Beschreibung
For a German soccer enthusiast like Juergen Teller, summer 2014 couldn't have been any better. The German national team-guest of honor in Teller's work since Nackig auf dem Fussballplatz (Steidl, 2004)-won the World Cup in Brazil, and Teller was passionately there every step of the way. Siegerflieger (literally "the victors' plane," the affectionate name given to the German team's customized jumbo) unfolds in typical diary-like Teller fashion: we see him enjoying a bratwurst or two, a casual round of chess with the family in his hometown of Bubenreuth, and perhaps one drink too many with his students from the Academy of Fine Arts in Nuremberg.
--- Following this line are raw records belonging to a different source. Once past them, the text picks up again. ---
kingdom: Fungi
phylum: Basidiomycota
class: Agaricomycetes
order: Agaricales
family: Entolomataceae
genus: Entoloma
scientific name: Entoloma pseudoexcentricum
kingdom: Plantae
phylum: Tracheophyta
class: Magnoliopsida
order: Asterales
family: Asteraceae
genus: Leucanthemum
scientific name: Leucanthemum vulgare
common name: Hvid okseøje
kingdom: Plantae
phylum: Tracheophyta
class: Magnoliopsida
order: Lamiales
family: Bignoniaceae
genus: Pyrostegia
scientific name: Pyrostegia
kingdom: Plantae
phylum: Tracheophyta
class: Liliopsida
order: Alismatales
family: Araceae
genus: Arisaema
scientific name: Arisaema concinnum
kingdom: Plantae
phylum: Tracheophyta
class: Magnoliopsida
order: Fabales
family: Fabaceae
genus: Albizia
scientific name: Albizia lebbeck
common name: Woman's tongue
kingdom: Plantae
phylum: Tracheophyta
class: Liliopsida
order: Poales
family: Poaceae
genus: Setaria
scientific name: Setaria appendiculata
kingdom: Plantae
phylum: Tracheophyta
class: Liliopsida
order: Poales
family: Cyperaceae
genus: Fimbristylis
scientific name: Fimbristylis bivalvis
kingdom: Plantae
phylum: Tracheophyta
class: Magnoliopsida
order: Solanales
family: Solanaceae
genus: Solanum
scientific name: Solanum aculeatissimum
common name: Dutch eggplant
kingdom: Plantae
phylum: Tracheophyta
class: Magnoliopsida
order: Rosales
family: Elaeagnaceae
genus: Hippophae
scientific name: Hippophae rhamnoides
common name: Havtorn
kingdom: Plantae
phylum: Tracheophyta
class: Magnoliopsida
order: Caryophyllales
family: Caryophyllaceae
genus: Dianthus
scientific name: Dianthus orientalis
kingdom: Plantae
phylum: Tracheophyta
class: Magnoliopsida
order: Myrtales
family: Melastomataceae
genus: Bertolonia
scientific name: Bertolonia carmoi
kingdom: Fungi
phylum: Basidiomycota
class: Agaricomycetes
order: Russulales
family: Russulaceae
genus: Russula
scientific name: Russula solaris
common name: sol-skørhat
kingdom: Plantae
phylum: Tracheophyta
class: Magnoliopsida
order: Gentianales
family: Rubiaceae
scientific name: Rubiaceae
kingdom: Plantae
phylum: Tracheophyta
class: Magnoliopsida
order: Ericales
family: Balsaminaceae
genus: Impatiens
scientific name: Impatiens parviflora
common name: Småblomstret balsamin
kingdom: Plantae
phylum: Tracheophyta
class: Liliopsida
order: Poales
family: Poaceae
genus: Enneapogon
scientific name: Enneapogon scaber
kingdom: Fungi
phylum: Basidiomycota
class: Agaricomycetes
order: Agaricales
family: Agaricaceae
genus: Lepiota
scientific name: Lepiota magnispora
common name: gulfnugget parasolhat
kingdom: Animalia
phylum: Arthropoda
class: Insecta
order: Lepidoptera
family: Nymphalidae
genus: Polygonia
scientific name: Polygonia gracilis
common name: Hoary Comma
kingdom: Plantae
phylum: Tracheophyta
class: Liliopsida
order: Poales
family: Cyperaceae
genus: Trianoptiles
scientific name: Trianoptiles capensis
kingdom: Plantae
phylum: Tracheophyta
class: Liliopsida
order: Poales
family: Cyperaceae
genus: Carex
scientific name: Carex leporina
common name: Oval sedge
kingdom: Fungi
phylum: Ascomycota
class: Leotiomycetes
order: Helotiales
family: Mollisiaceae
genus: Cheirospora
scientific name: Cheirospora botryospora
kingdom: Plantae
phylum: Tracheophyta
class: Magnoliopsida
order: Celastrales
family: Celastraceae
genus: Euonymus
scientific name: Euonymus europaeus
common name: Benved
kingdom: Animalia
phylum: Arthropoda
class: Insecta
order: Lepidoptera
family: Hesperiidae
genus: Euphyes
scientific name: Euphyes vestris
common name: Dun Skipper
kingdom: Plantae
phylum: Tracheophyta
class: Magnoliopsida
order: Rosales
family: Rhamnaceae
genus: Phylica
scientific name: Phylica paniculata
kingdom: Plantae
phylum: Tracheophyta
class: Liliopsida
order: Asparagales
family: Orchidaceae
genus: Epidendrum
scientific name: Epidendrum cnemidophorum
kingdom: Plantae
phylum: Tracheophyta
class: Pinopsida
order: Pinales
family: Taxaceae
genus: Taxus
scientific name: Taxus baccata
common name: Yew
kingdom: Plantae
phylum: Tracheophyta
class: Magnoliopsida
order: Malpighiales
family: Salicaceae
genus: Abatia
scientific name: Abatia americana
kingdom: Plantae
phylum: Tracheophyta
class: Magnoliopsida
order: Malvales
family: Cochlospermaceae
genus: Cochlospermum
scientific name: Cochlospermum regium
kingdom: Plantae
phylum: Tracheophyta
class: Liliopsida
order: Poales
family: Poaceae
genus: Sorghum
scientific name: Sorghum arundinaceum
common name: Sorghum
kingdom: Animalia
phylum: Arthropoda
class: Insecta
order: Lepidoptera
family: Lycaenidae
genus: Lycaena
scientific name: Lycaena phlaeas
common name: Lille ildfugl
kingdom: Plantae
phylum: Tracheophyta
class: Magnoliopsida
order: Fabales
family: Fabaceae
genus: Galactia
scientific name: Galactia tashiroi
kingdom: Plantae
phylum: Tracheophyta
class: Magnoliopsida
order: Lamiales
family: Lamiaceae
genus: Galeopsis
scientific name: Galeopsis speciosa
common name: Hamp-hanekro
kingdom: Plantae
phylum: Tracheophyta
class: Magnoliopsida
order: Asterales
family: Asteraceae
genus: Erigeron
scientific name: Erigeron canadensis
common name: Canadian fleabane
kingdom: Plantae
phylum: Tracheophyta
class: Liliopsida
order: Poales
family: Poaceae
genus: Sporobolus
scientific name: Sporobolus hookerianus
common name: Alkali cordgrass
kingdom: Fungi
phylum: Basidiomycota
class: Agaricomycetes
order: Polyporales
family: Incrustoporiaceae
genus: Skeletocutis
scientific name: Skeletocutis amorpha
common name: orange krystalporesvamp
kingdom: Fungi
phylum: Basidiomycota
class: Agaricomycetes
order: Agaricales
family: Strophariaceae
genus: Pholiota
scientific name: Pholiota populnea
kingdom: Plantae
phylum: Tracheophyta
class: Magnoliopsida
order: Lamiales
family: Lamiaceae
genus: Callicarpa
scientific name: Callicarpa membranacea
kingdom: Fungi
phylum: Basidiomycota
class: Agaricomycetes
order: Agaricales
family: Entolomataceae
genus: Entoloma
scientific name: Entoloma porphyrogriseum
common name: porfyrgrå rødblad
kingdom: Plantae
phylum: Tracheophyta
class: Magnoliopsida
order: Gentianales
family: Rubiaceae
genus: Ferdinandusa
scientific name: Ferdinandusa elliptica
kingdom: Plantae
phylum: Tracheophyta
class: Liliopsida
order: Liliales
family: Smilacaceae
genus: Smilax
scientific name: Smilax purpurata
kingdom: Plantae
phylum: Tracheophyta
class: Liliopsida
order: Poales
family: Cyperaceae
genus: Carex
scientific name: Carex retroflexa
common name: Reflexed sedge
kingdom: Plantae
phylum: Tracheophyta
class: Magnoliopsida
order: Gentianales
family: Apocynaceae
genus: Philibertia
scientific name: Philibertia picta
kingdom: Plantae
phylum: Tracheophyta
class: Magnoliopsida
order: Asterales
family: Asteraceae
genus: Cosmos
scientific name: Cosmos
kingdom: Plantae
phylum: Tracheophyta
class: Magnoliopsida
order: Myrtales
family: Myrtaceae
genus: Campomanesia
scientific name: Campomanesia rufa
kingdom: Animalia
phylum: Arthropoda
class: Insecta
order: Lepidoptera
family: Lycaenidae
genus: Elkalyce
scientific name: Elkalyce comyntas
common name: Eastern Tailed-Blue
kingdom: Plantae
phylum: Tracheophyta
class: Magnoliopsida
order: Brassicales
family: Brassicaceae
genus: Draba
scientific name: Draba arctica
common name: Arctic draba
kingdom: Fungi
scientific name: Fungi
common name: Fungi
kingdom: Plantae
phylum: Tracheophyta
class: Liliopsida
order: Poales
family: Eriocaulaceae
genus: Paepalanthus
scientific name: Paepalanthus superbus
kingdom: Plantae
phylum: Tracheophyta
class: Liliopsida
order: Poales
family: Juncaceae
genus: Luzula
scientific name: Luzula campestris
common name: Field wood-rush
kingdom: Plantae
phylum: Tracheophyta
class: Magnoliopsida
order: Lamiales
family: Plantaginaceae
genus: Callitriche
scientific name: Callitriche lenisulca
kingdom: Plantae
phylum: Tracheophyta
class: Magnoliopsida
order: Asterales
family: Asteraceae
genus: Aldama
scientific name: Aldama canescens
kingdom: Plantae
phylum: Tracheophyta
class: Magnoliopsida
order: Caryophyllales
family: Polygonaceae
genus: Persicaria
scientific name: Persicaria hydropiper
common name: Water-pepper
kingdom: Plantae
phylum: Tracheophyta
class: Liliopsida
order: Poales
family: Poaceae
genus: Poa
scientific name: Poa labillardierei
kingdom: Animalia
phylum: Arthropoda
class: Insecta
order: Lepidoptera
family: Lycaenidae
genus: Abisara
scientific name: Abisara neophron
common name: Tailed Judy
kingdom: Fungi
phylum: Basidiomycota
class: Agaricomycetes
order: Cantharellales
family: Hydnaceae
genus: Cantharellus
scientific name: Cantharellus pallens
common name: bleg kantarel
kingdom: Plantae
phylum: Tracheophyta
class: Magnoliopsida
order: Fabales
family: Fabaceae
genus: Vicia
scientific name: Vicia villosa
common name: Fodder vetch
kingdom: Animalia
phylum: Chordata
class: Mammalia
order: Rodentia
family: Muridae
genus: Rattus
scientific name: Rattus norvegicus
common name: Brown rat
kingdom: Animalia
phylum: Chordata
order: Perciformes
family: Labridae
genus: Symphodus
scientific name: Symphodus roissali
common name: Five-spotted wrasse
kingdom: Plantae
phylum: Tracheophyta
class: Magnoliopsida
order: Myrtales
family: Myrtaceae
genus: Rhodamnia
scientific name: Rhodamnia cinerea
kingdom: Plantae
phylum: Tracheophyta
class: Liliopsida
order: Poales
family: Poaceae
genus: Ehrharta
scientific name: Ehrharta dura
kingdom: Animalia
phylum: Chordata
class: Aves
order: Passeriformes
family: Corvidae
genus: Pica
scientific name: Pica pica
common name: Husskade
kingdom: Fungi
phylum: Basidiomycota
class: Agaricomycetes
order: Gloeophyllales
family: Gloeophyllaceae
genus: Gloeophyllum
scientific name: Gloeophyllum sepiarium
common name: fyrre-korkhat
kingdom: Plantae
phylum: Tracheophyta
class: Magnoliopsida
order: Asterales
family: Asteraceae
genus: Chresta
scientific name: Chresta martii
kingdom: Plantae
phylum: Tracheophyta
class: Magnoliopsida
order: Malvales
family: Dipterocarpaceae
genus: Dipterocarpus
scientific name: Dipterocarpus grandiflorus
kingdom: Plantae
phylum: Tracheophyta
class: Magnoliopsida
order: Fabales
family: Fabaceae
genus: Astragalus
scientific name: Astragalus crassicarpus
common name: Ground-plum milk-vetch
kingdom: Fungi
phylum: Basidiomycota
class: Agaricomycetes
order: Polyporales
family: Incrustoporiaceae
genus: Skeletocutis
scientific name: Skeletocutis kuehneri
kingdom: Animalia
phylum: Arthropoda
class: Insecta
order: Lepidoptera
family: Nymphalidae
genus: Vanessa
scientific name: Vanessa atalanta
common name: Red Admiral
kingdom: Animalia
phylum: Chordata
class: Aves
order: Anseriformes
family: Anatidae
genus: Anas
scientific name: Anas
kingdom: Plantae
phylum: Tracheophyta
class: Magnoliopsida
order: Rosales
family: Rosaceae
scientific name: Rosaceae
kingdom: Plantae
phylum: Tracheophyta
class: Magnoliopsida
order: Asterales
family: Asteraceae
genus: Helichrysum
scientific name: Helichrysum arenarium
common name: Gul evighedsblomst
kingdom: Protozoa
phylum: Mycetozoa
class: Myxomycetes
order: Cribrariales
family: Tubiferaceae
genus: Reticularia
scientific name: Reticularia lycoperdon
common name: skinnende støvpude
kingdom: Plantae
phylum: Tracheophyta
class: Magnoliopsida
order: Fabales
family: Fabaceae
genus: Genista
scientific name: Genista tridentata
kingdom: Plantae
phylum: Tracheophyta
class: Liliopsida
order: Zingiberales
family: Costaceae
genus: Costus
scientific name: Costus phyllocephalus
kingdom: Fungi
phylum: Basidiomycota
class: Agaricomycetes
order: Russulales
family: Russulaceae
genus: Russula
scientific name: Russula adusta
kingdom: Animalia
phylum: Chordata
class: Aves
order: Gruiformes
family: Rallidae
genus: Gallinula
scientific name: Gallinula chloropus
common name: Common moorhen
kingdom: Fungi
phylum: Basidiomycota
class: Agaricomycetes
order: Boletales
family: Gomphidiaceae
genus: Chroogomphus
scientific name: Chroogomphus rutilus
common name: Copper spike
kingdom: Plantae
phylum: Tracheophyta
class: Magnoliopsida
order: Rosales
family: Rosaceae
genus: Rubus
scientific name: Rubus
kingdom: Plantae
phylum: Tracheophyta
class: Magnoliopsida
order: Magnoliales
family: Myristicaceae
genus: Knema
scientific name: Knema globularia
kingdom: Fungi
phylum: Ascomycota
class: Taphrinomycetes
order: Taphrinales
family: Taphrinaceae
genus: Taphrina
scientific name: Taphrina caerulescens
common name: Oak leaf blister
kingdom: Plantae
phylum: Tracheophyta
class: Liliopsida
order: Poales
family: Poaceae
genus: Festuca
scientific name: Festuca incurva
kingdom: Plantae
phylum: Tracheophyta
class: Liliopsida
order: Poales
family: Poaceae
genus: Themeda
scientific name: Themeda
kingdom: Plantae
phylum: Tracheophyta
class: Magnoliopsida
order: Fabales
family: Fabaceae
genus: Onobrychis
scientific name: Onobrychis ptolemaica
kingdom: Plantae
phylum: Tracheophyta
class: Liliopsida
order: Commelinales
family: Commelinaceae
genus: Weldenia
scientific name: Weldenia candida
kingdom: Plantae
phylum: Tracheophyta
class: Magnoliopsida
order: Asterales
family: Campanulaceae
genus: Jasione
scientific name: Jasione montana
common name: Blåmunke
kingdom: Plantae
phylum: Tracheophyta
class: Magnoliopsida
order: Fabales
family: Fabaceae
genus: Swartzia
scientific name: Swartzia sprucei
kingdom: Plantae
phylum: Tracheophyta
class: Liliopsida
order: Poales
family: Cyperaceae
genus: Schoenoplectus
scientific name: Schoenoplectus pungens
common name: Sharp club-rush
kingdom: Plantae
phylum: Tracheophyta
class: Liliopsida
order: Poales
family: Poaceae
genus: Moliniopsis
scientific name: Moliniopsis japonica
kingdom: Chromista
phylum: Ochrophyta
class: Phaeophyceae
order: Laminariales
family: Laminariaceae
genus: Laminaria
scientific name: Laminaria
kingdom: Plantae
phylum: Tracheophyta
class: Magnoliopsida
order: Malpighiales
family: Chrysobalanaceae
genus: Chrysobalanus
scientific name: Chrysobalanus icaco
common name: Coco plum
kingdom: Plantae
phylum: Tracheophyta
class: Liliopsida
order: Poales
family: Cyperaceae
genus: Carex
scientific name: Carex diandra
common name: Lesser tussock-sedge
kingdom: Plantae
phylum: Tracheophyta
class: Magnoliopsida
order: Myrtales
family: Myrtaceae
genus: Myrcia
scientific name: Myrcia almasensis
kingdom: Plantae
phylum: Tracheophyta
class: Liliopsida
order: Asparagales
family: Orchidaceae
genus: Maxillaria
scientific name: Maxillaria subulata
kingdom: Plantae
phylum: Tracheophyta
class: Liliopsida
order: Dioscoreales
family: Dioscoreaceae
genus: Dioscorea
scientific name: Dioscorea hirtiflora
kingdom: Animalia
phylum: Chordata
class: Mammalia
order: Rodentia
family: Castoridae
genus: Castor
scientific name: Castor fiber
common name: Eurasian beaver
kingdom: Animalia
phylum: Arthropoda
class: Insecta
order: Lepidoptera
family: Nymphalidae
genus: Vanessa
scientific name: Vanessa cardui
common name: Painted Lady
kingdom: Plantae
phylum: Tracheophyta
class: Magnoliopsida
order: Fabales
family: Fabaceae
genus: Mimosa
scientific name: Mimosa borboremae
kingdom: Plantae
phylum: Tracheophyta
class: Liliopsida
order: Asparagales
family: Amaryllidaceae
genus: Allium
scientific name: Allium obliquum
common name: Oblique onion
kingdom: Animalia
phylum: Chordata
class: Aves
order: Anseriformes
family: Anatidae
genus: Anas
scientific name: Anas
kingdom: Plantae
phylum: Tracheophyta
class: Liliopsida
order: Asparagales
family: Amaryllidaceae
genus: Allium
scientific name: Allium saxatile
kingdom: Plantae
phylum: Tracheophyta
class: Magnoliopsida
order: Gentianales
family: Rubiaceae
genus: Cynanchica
Yet Teller's obsession for soccer (also shared by his son Ed, the covert star of this book) remains center stage, be he watching the final live on TV or welcoming home the triumphant team at the Brandenburg Gate. Teller even went so far as to immortalize the German victory in his very first tattoo, a natural step for soccer fanatics. For the rest of us, we have the exuberant, testosterone-charged Siegerflieger to enjoy.
Autorenportrait
Juergen Teller, born in Erlangen, Germany, in 1964, studied at the Bayerische Staatslehranstalt für Photographie in Munich. His work has been published in influential magazines such as W Magazine, i-D and Purple, and has been the subject of solo exhibitions at institutions including The Photographers' Gallery in London, the Kunsthalle Wien and the Fondation Cartier pour l'art contemporain in Paris. Teller won the prestigious Citibank Photography Prize in 2003, and has published numerous monographs with Steidl including Marc Jacobs Advertising 1998-2009 (2009), Pictures and Text (2012), The Master III (2009), The Keys to the House (2012), Woo! (2014), and I just arrived in Paris (2014).